Cabe aos governantes criarem canais para ouvir as demandas da população, para divulgar as informações públicas e para cumprir à Lei de Acesso à Informação – pensando na legislação brasileira especificamente. Porém, quando isso não parte de iniciativas governamentais, a internet oferece os meios para que os cidadãos, movimentos sociais e organizações não governamentais se organizem para cobrar tais medidas, ou ainda, para exporem suas necessidades.

Essa ação vai envolver custos e a prerrogativa do acesso, mas toda forma de participação política exige pelo menos tempo livre, o que ocorreu com a internet é que os custos foram se especializando e envolvem também conhecimento técnico. Enquanto não nos organizarmos para cobrar ações de democracia digital – ou melhoria das já existentes – as potencialidades democráticas da internet permanecerão inertes; e para Zanetti e Luvizotto (2015) usar em totalidade as potencialidades democráticas da internet é fundamental para uma prática cidadã mais ampla.

Uma iniciativa da sociedade civil é o objeto empírico deste trabalho, o website Vote na Web. O Vote na web13

foi criado em novembro de 2009 pela Webcitizen, empresa que tem como foco a criação de canais de participação cidadã.

O site possibilita que o cidadão vote, simbolicamente, se concorda ou não com as propostas dos parlamentares.
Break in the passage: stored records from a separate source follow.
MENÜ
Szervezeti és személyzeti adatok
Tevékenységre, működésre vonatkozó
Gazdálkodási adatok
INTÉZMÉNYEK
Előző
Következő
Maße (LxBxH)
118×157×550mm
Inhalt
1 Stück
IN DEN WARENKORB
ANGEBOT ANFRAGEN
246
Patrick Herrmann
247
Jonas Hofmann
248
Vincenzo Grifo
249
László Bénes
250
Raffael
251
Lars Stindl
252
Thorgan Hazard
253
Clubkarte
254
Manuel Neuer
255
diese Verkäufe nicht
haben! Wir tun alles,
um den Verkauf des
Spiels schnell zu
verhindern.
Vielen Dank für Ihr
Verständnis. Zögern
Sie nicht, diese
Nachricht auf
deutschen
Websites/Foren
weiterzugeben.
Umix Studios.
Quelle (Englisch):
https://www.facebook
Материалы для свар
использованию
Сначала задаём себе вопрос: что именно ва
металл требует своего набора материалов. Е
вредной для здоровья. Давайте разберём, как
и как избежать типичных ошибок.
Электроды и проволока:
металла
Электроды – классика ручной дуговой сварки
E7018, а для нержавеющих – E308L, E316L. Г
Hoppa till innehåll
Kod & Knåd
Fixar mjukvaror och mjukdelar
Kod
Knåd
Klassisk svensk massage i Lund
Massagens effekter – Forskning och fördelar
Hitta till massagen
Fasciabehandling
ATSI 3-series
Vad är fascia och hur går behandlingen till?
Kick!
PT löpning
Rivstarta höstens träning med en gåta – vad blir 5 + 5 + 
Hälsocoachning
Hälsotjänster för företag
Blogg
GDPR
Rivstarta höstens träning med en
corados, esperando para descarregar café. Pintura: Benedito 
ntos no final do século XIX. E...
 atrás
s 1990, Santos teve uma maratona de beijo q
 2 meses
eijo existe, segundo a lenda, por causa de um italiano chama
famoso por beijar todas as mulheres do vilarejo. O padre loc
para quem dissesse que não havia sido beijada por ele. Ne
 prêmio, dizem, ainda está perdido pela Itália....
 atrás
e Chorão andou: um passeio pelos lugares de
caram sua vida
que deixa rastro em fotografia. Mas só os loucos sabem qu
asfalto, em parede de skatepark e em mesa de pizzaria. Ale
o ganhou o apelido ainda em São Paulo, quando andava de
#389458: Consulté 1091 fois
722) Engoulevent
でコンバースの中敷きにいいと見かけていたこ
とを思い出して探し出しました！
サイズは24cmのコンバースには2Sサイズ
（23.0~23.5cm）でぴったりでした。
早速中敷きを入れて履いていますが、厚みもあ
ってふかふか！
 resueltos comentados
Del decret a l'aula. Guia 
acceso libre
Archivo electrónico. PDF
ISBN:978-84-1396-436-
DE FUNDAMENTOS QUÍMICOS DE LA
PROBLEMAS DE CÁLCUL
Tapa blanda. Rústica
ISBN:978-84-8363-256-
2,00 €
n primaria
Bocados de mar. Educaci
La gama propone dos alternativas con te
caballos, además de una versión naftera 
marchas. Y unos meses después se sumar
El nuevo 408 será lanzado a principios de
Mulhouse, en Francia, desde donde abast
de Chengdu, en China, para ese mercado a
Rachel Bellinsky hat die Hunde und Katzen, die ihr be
Uma de suas principais características são os resumos apresentados, formulados por analistas – a partir do texto do projeto de lei original – que buscam traduzir os termos utilizados para uma linguagem mais próxima a do público.

O Vote na Web requer que o cidadão participe, vote e opine.

É importante procurarmos encontrar possíveis formas com que a Internet possa colaborar para a própria construção das esferas públicas, entendidas como um espaço de disputa, negociação, definição e redefinição de significados entre atores sociais e como estes mesmos mecanismos definem as relações entre os diferentes atores, dado que estas tecnologias modificaram e continuam a modificar as maneiras com que as pessoas interagem. A Internet aumenta o escopo das possíveis práticas que podem ou não favorecer a legitimidade do sistema democrático (MENDONÇA e PEREIRA, 2011, p. 5).

A participação no Vote na Web ocorrem de duas maneiras, pela votação e pela discussão através do diálogo. Esses processos ocorrem no ciberespaço e estrutura-se como uma rede social digital.